■ **TEXTO FORNECIDO**
|---|
Engano nosso. Hoje assistimos à dor imensurável que a
Terra está a atravessar, a eclosão de guerras e mais
guerras, a fome a estender-se, a degradação, toda a
imigração incontida de povos numa ânsia incontida de
fuga e de busca de uma vida melhor, acabando por
encontrar, na maioria das vezes, incompreensão,
xenofobia, exclusão, exploração e escravização, a
corrupção política e social, o fanatismo, o racismo, o
extremismo a alastrar, as convulsões sociais, a
depressão e desistência da vida dos nossos jovens e até
crianças… Ficaríamos interminavelmente na descrição das
imensas dores e desespero que a humanidade atravessa nos
dias de hoje. Perante situação tão desastrosa,
principalmente se nos faltar alguma visão histórica das
convulsões que têm abalado o nosso mundo, desde os
primórdios da sua criação, tendencialmente, somos
levados a pensar e sentir que nunca estivemos tão mal.
Que longe da evolução, estamos, isso sim, a regredir.
O sentimento geral, em nosso redor, vai nesse sentido.
Vemos o desespero a alastrar-se e parece que nada pode
ser feito. Será assim? Ou teremos, nós os que
acreditamos em algo mais, a possibilidade de fazer
alguma coisa? Teremos um papel específico a cumprir
neste momento? Creio que os Espíritas têm um papel
fundamental. São, atrevo-me a dizer, hoje, como nunca,
chamados a dar testemunho do Cristo e da Sua sublime
Doutrina, com a coragem e determinação dos Cristãos e
Espíritas de outros tempos. Não temos de enfrentar
fogueiras, é bem verdade, nem seremos lançados aos leões
no circo romano. Mas, no circo da vida, é essencial e
urgente o testemunho da Fé.
Por onde começar? Primeiramente, por nós mesmos. Por nós
mesmos, sim. Disse Jesus: Amai o próximo como a vós
mesmos. Antes de mais, temos de nos amar para depois
amarmos os outros com o mesmo amor. Disse o Espírito de
Verdade: “Espíritas, amai-vos”. Nós, espíritas, nos
amamos? Respeitamo-nos? Se nos amamos e respeitamos,
aperfeiçoamo-nos, trabalhamos o nosso interior, porque
sabemos que isso nos trará paz de espírito,
tranquilidade, felicidade. Se nos amamos, cuidamos da
nossa saúde, sem exageros, mas com equilíbrio, através
de uma alimentação simples e equilibrada, através de uma
vida em que o trabalho, o descanso, o exercício físico
estejam em harmonia e contribuam para a saúde do corpo e
do espírito. Porque sabemos que necessitamos do corpo
para bem cumprir tudo aquilo a que a presente
reencarnação se destina. Se nos amamos e respeitamos,
trabalhamos pela harmonia em família, no trabalho, na
comunidade, porque só dessa forma nos sentiremos bem. Se
nos amamos e respeitamos, recorremos à meditação e à
prece, para sintonizarmos com as forças do Bem e
colhermos forças para enfrentar as dificuldades que a
vida nos apresenta. Fazemo-lo porque sabemos que,
sozinhos, as forças nos faltam, mas com ajuda do Alto
estamos constantemente na presença dos Amigos e
Protetores Espirituais.
|---|
■ **INSTRUÇÃO DADA A**
Podes reescrever o texto sobre o papel dos espíritas, de "Que longe da" a "testemunho da Fé.", trocando "testemunho" por "exemplo"?
■ **INSTRUÇÃO DADA B**
Consegues dar seguimento ao texto sobre o papel dos espíritas a partir do ponto em que termina?
As linhas de dados não fazem falta.

■ **LINHAS DE DADOS**
|---|
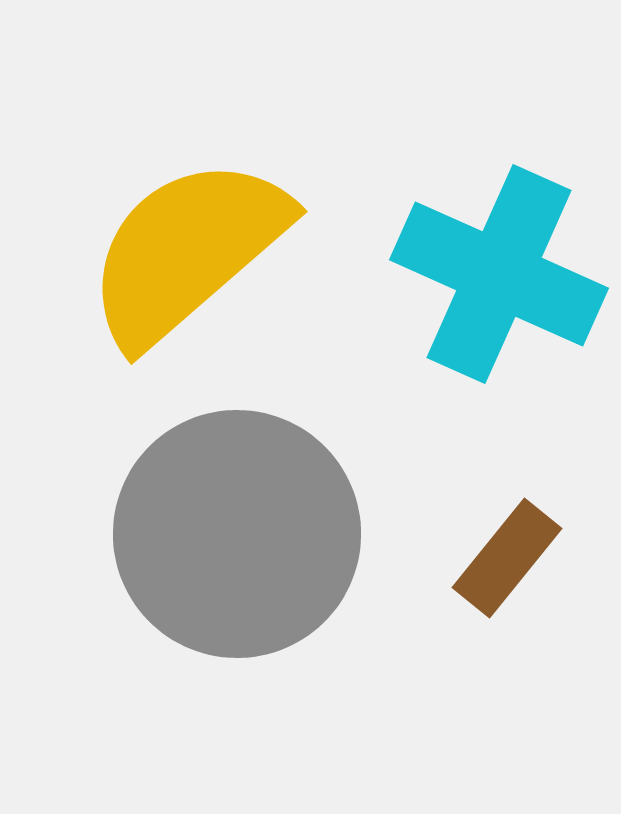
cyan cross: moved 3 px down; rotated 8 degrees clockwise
|---|
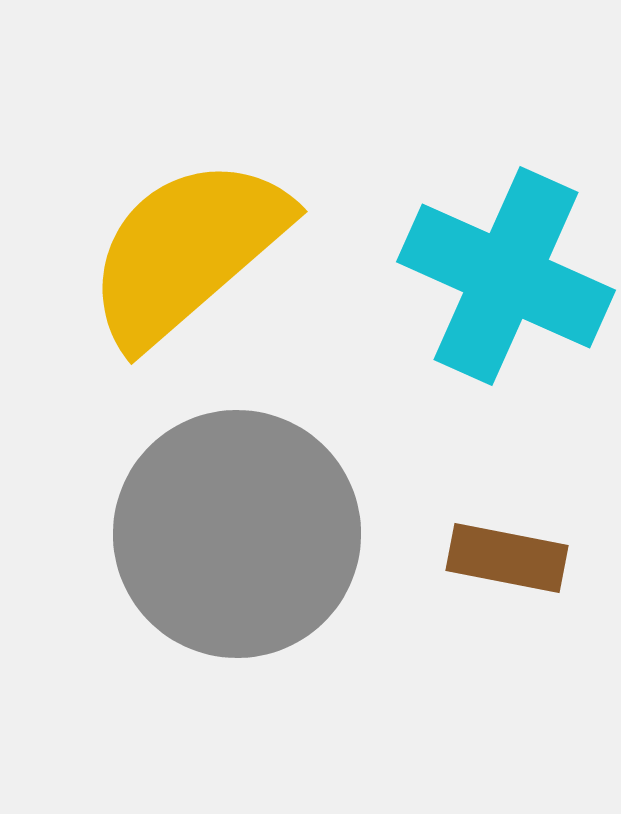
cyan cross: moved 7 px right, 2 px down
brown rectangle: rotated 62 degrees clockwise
|---|
■ **RESPOSTA DO EXERCÍCIO A**
Que longe da evolução, estamos, isso sim, a regredir.
O sentimento geral, em nosso redor, vai nesse sentido.
Vemos o desespero a alastrar-se e parece que nada pode
ser feito. Será assim? Ou teremos, nós os que
acreditamos em algo mais, a possibilidade de fazer
alguma coisa? Teremos um papel específico a cumprir
neste momento? Creio que os Espíritas têm um papel
fundamental. São, atrevo-me a dizer, hoje, como nunca,
chamados a dar exemplo do Cristo e da Sua sublime
Doutrina, com a coragem e determinação dos Cristãos e
Espíritas de outros tempos. Não temos de enfrentar
fogueiras, é bem verdade, nem seremos lançados aos leões
no circo romano. Mas, no circo da vida, é essencial e
urgente o exemplo da Fé.

■ **RESPOSTA DO EXERCÍCIO B**
Se nos amamos e respeitamos, até somos capazes de
perdoar as ofensas, porque isso nos traz equilíbrio
emocional e paz, afastando-nos das forças negativas que
nos conduzem à depressão e ao desânimo, arrastando-nos
para obsessões de que será muito difícil sair. Se nos
amamos e respeitamos, trabalhamos por uma Terra
sustentável, respeitamos o meio ambiente, poupamos os
recursos planetários, que sabemos serem esgotáveis e
imprescindíveis à vida, porque entendemos a Terra como a
nossa casa temporária e dela, como de tudo, temos de dar
conta perante o Criador e a nossa própria consciência. E
porque faremos parte das gerações futuras que habitarão
a Terra. Se nos amamos e respeitamos, vemos em cada ser
humano, ou não, um irmão, porque percebemos que somos
habitantes comuns deste espaço que é o planeta Terra, de
forma temporária, e não donos e senhores, porque Senhor
só Deus o é. Fazemo-lo porque saber disso nos traz
harmonia, equilíbrio, felicidade.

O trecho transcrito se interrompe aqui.